Despite Qusay’s superior reputation, observers noted with interest that Uday’s Fedayeen Saddam actually outperformed the Qusay-led Republican Guard during the United States’ 2003 invasion of Iraq. Qusay proved to be an ineffective leader, showing fear and often second-guessing his own decisions. After the invasion, both brothers went into hiding and the U.S. government posted a $15 million reward for information leading to the discovery of either man’s location. Though it was widely speculated that they would not be found together because of their mutual enmity, an informant’s tip led U.S. Special Forces to a house in which they were both staying on July 22, 2003. 

After drawing fire, the soldiers withdrew, until receiving backup in the form of 100 troops from the 101st Airborne division and armed OH-58D Kiowa Warrior helicopters. A battle ensued, after which Americans entered the house and found the bodies of the two brothers, as well as that of Qusay’s 14-year-old son. They were buried in a cemetery near the city of Tikrit, their father’s birthplace.
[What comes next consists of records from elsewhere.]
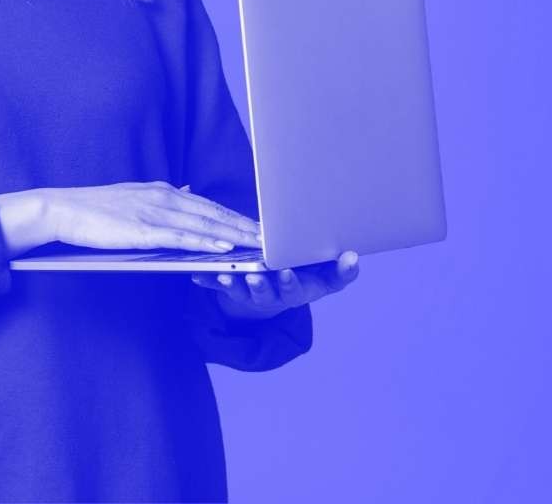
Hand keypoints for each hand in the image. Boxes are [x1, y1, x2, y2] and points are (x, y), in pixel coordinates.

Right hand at [40, 181, 261, 253]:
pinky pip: (182, 238)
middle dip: (248, 227)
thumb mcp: (135, 196)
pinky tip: (225, 250)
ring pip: (205, 226)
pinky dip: (206, 243)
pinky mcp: (143, 231)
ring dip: (236, 237)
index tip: (263, 227)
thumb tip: (187, 190)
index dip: (239, 217)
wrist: (62, 209)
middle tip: (277, 238)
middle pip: (216, 214)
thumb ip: (164, 196)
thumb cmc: (94, 209)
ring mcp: (154, 213)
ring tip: (261, 246)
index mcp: (163, 191)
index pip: (210, 205)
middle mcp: (164, 198)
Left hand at [190, 251, 359, 319]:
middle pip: (265, 293)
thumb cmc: (308, 274)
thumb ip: (341, 270)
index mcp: (296, 289)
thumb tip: (354, 257)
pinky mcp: (232, 287)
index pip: (293, 288)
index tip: (286, 273)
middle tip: (254, 277)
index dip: (289, 282)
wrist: (282, 286)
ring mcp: (251, 293)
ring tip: (225, 275)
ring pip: (240, 291)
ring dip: (233, 283)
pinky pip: (217, 285)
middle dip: (260, 285)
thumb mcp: (327, 276)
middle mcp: (273, 294)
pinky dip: (208, 280)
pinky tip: (197, 274)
In the wake of their deaths, the American government drew criticism for releasing pictures of Uday’s and Qusay’s lifeless bodies, but insisted the move was necessary to convince the skeptical Iraqi people that the long-feared brothers were truly dead. About five months later, on December 13, 2003, their father, who also went into hiding after the U.S. invasion, was found and captured alive by American forces. His trial by special tribunal for multiple crimes committed during his reign began in October 2005. On November 5, 2006, he was found guilty of crimes against humanity and sentenced to death by hanging. After an unsuccessful appeal, Hussein was executed on December 30, 2006.